### Exercise instructions
**1)** Extract the passage of the RPGD ablation text from "Cross-model transferability: RPGD" to "without additional training.", reproducing it word for word.
**2)** Write what comes next in the RPGD ablation text, beginning immediately after its final sentence.

### Text excerpt
____
RPGD Component Ablation (Qwen3-VL-8B on E-VQA, Single-Hop / All):

Patch Shuffle	Adaptive Gating	Gram-Schmidt	Single-Hop	All
✗	✗	✗	42.4	38.1
✗	✓	✓	43.9	39.2
✓	✗	✓	44.1	39.5
✓	✓	✗	43.5	38.9
✓	✓	✓	45.5	41.4

Key Findings¶

RPA-SFT outperforms standard SFT by +14.7 MCC on the entirely unseen MMKC dataset, indicating that pivot-level supervision brings true generalization rather than over-fitting REAL-VQA. Table 4 further shows RPA-SFT improves Reasoning Pivot F1 / Conflict Pivot F1 by +17.8 / +28.3 (Qwen3-VL-8B) over Few-shot.
The three RPGD components are indispensable: Removing Patch Shuffle drops performance by 2.2/1.6, removing Adaptive Gating drops 1.9/1.4, and removing Gram-Schmidt drops 2.5/2.0. Pivot-guided signals provide a +3.8 / +5.1 gain over Uniform/Random (Table 6).
Cross-model transferability: RPGD consistently brings +3-7 point improvements across LLaVA-1.5-7B / InternVL3.5-8B / Qwen3-VL-2B/8B, serving as a plug-in without additional training.
____
(Saved entries)
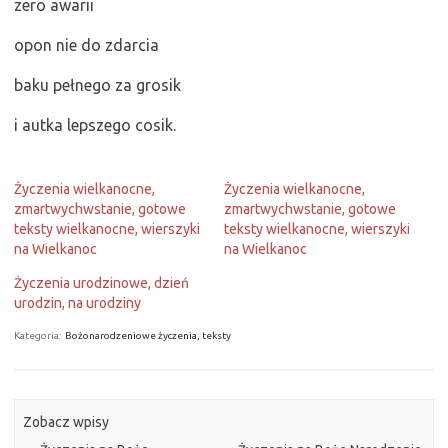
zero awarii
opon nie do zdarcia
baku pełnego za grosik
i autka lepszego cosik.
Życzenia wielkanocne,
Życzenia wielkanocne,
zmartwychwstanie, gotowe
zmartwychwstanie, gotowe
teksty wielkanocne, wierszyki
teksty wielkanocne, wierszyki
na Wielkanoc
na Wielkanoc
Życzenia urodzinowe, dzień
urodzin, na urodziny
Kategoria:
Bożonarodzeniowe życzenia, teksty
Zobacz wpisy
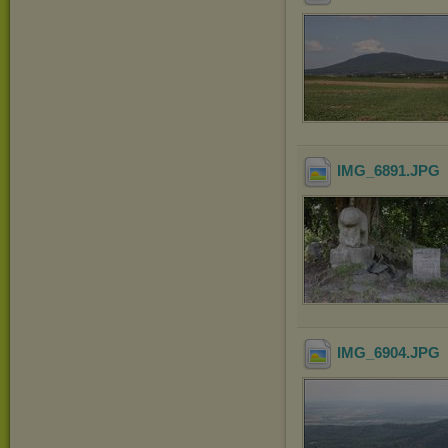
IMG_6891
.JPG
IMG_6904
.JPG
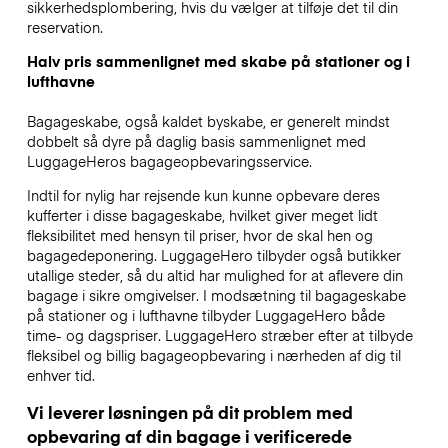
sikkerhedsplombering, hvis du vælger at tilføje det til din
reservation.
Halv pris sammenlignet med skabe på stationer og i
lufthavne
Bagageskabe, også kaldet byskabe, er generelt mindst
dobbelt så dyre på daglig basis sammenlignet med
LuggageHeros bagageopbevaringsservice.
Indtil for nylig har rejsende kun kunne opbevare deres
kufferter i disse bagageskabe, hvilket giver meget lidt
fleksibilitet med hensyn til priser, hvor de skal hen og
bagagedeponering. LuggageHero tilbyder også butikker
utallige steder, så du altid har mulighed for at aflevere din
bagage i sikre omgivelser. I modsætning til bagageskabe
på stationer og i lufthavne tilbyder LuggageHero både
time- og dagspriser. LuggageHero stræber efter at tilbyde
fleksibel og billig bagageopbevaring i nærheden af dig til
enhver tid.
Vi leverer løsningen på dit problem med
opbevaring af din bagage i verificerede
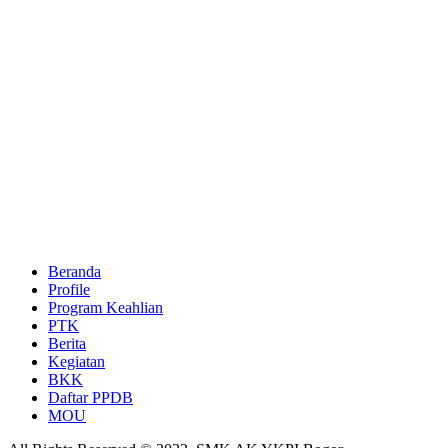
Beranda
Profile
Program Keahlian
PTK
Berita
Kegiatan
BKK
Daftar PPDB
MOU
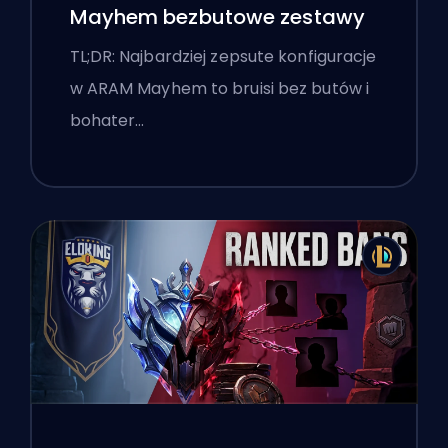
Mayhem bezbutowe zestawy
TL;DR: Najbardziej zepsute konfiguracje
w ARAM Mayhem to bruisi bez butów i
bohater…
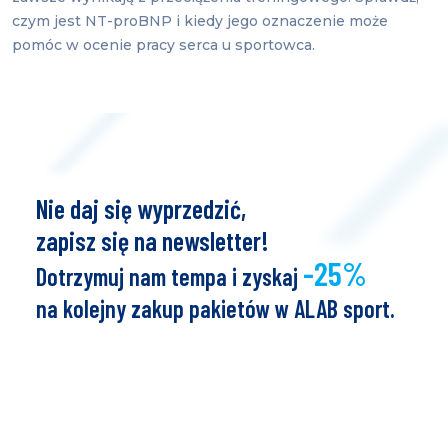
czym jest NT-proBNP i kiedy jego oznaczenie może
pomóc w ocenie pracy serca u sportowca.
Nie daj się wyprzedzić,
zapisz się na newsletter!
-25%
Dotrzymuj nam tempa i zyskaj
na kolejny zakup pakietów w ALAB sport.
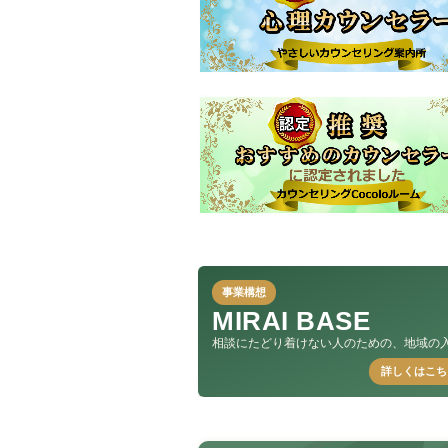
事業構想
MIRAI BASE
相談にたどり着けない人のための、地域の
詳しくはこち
____
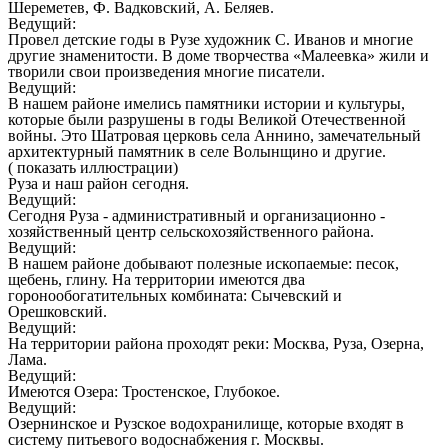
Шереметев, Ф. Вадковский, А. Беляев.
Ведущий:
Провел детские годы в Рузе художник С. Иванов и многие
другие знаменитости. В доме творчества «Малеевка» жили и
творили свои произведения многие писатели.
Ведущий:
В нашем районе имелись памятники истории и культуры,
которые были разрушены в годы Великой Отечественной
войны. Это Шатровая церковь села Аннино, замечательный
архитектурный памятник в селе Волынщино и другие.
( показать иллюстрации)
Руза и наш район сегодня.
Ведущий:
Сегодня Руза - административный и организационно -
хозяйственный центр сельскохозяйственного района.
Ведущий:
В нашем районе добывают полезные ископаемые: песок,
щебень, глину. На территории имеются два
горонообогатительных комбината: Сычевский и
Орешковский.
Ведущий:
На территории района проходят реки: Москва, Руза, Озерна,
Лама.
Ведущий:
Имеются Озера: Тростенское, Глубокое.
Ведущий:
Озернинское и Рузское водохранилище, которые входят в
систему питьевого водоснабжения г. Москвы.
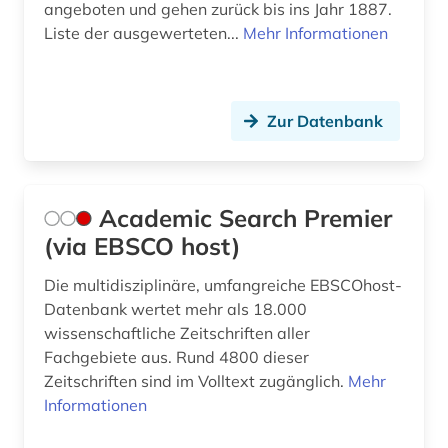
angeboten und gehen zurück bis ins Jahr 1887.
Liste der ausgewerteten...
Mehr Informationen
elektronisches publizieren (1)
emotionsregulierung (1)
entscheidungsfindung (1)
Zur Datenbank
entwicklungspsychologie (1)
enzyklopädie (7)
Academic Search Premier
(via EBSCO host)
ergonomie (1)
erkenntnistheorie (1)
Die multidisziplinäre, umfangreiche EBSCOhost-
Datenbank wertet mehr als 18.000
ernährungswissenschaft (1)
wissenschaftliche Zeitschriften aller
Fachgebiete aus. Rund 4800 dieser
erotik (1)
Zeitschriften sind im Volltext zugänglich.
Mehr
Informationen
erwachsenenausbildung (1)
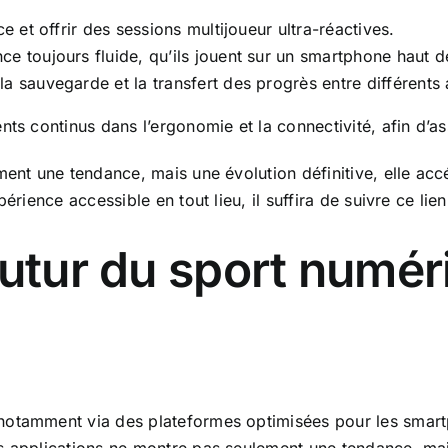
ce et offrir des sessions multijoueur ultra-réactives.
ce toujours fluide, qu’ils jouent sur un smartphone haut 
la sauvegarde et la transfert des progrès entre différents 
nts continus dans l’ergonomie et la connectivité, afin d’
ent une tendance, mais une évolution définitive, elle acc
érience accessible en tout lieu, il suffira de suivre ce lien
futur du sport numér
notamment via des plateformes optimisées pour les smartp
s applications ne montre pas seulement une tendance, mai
____
### Responses by task
**1)**
Cross-model transferability: RPGD consistently brings +3-7 point improvements across LLaVA-1.5-7B / InternVL3.5-8B / Qwen3-VL-2B/8B, serving as a plug-in without additional training.

**2)**
Highlights & Insights¶

Paradigm Shift in Conflict Definition: Replacing "entity/keyword mismatch" with "logical mutual exclusion on the same reasoning pivot" solves misjudgments caused by inherent entity differences in multi-hop reasoning and repeated attribute types. This reframe is more fundamental than any architectural innovation.
End-to-End Signal Reuse: The pivot is the same semantic entity used in data construction (rewrite anchor), SFT targets (special tokens + multi-stage output), and decoding (gate index set). This avoids signal mismatch between modules.
Patch Shuffle is smarter than mask/noise: Retaining distribution amplitude while destroying topological structure constructs a "visible but un-assemblable" state that forces out conflict signals more effectively than hard masking without introducing distribution shifts.
Gram-Schmidt Projection + Adaptive Gating provides a clean mathematical framework: stripping only logit components "geometrically aligned with the conflict path," with suppression intensity smoothly controlled by sigmoid to avoid the over-penalty issues common in contrastive decoding.

Limitations & Future Work¶

Dependency on GPT-4o for data construction: The REAL-VQA training set consists of only 4,149 entries, and pivot annotation quality depends on GPT-4o's multi-hop reasoning capabilities.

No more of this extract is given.